I woke up in a frenzy. These things -- the dogs and the truck startled me awake. Still laying down, my eyes flew open, my right arm uncrossed from my left, I grabbed my keys and phone, and jumped out of the car . . .

and collapsed flat on my ass in the parking lot. Both my legs were asleep.

I couldn't even pull myself up off the burning ass hot asphalt. I was disoriented, overheated, and temporarily paralyzed from the waste down (thanks to propping my feet on the door, I assume). Once I finally managed to get myself off the ground, my heart was racing and I felt lightheaded. I sat on the edge of my driver's seat for a second and, still thinking about how I was mega late back from lunch, tried to get up and walk to the office. Bad idea.

I struggled to not fall again while trying to regain control of my facilities (I'm just grateful I didn't shit myself) for probably an entire minute next to my car -- never our of arm's reach of the open door -- and never successful. I gave up on waking my legs and attempted to make a mad, paraplegic-esque attempt to make it to the side of the building so I could support myself against the wall.

Mind you, I'm damn certain the men in the loud-ass truck that caused all of this to begin with were surely watching me bumble around like a drunk bastard in the parking lot. None of those men offered to help me get my seemingly crippled ass off the ground when I collapsed.

Speaking of collapsing, I don't really remember hitting the ground. I think I might have been partially unconscious when that happened. I know I landed on my left foot though, because it's torn ass up from the asphalt and my ankle hurts something fierce when I sit on it (which is how I love to sit at work).

Back to the real story. Somehow -- brain power, I guess -- I manage to make my legs work just long enough to make it to the front of the office and ... low and behold NO ONE is back. I started to look for my office key on the ring (there are only four keys on this ring and the office key is by far the largest), but when I stop focusing on making my legs function, they stop functioning and I nearly collapse again. I grabbed the door handle leaned into the glass, stuck the key in and made it happen.

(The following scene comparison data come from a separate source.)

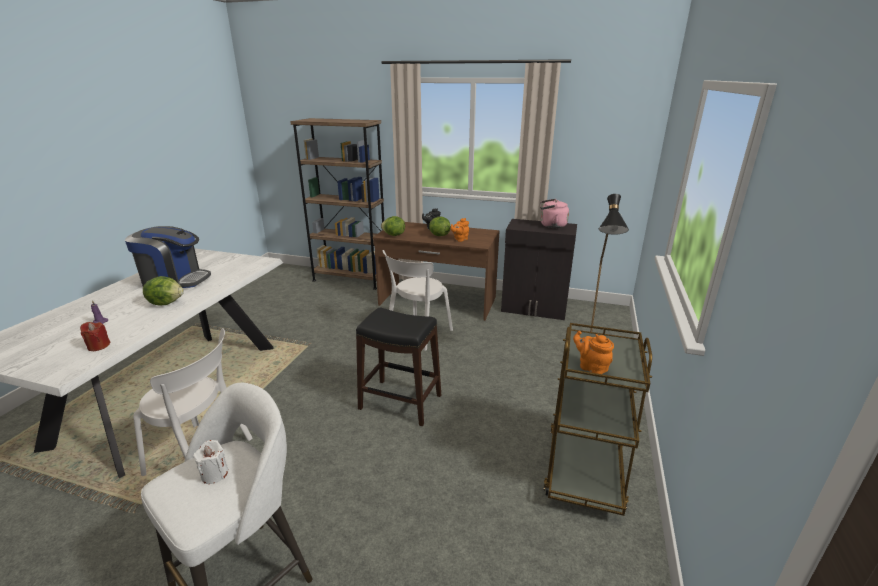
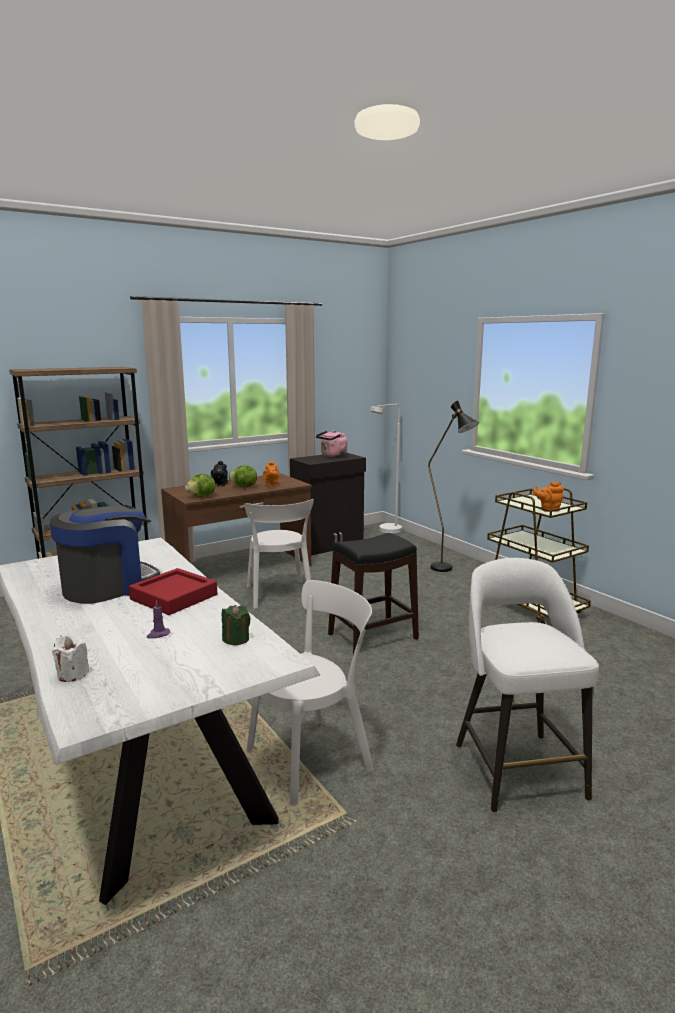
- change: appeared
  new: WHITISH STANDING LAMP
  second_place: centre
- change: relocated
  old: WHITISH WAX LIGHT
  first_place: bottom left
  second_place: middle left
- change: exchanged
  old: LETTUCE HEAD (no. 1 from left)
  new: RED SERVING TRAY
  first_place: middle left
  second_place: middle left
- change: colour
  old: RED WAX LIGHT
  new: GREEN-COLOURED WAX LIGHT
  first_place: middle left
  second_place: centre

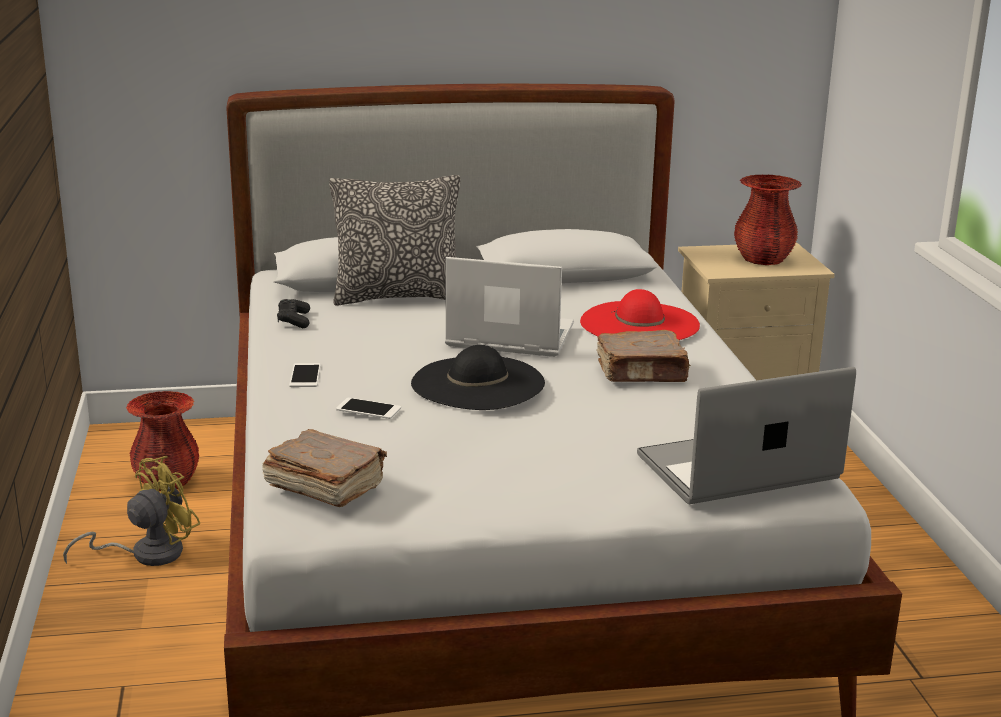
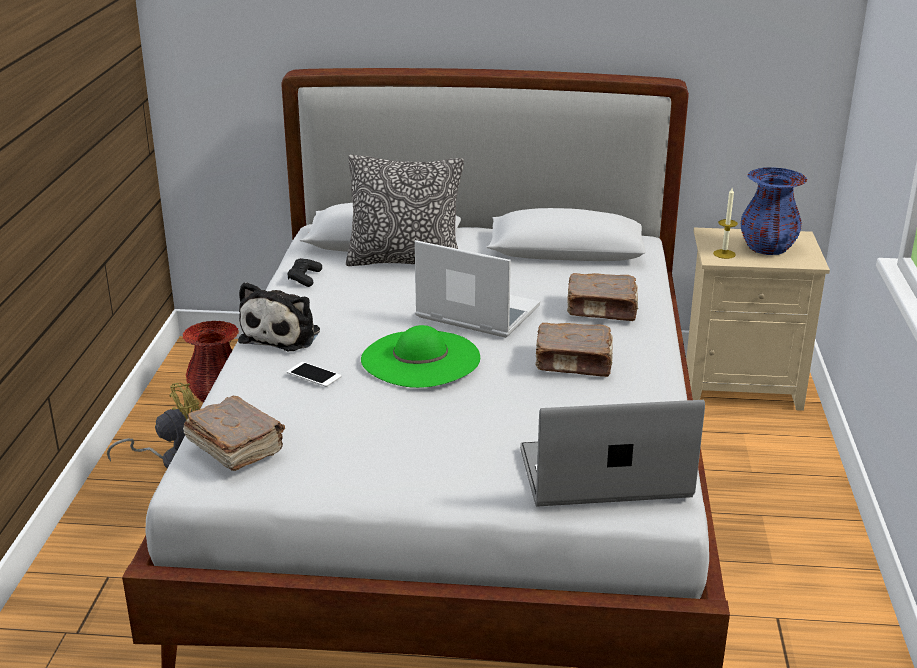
- change: appeared
  new: WAX LIGHT
  second_place: middle right
- change: exchanged
  old: HANDSET (no. 1 from left)
  new: PLUSH TOY
  first_place: middle left
  second_place: middle left
- change: exchanged
  old: RED WEARABLE HAT
  new: BROWN BOUND BOOK (no. 3 from left)
  first_place: centre
  second_place: centre
- change: colour
  old: BLACK WEARABLE HAT
  new: GREEN-COLOURED WEARABLE HAT
  first_place: centre
  second_place: centre
- change: colour
  old: RED DECORATIVE VASE (no. 2 from left)
  new: BLUE-COLOURED DECORATIVE VASE
  first_place: top right
  second_place: top right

I got inside and to my desk, put my keys down and pulled my ass down the hall to get some much needed goddamn water. I sat in a chair in the conference room, put away 30 ounces of Culligan, and thought I was feeling better.

When I walked into the bathroom, I realized the absurdity of this entire situation had just then reached it's climax . . .

Remember the arm crossing? And the bright sunshiney day? Apparently it's just bright and sunshiney enough and I'm just Irish enough that my fair maiden skin darkened around the areas that were crossed. I now have a tan line of the four fingers of my right hand on my left arm and I have a diagonal tan line of my left arm's edge across my right forearm. Fantastic.

But hey, at least I can walk again.

4 comments on "I did better drunk on a six dollar bottle of Cabernet."

Samsmama on March 30, 2009 at 1:12 PM said...

Holy hell...what a traumatic day you're having! My legs constantly fall asleep and I've had my fair share of falls. Your sunburn sounds pretty cool. :)

revolutionaire. on March 30, 2009 at 5:12 PM said...

yeah, it's been a tough day, but honestly, i've been laughing about it since it happened. ridiculous. but hilarious.

garrito on March 30, 2009 at 11:45 PM said...

Glad to hear you survived, Rev. (Whew, I finally got it right.)

More importantly (well, to me, 'cause I'm a word guy), you are officially the first person to ever use the term "paraplegic-esque". I lurv that, and I may steal it.

revolutionaire. on March 31, 2009 at 5:58 AM said...

I'm glad I survived too... jesus what a terribly embarrassing way to die that would have been.

As far as the word theft goes -- please, steal it. I'd be honored.